I've honestly spent a whole day on this and not closer to getting Nginx to play along properly especially with the way Nginx incorrectly formats the Last-Modified: Date header which is not within the RFC's for a Last-Modified header.
I found this solution however which, if you are using PHP, works just fine and can be tweaked as you need. Hope it helps. Just include this at the very top of your .php pages before the rest of your code.
<?php
//get the last-modified-date of this very file
$lastModified=filemtime(__FILE__);
//get a unique hash of this file (etag)
$etagFile = md5_file(__FILE__);
//get the HTTP_IF_MODIFIED_SINCE header if set
$ifModifiedSince=(isset($_SERVER['HTTP_IF_MODIFIED_SINCE']) ? $_SERVER['HTTP_IF_MODIFIED_SINCE'] : false);
//get the HTTP_IF_NONE_MATCH header if set (etag: unique file hash)

────────────────

▶ **What is expected**
Extend the post on setting Last-Modified and ETag headers in PHP, picking up directly after its final line. The records come from a source unrelated to the post.

────────────────

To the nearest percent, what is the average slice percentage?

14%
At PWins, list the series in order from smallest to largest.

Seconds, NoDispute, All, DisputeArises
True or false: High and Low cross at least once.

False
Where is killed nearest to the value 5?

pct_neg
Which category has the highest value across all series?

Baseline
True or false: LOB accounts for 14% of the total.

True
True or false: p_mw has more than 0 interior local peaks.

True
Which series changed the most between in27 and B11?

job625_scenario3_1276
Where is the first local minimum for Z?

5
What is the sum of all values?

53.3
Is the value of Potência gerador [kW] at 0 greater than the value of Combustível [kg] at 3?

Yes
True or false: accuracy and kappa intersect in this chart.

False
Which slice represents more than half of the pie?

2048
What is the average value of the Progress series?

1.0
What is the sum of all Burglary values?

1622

────────────────

▶ **Answer to the exercise**
$etagHeader=(isset($_SERVER['HTTP_IF_NONE_MATCH']) ? trim($_SERVER['HTTP_IF_NONE_MATCH']) : false);
//set last-modified header
header("Last-Modified: ".gmdate("D, d M Y H:i:s", $lastModified)." GMT");
//set etag-header
//header("Etag: $etagFile");
header("ETag: \"$etagFile\"");
//make sure caching is turned on
header('Cache-Control: private, must-revalidate, proxy-revalidate, max-age=3600');
//check if page has changed. If not, send 304 and exit
if (@strtotime($_SERVER['HTTP_IF_MODIFIED_SINCE'])==$lastModified || $etagHeader == $etagFile)
{
header("HTTP/1.1 304 Not Modified");
header("Vary: Accept-Encoding");
exit;
}
?>
Then test your site at redbot.org and www.hscripts.com
UPDATE:
- Added sending the vary header with the 304 not modified response (required)
- Modified Cache:Control header max-age can be tweaked to your own needs.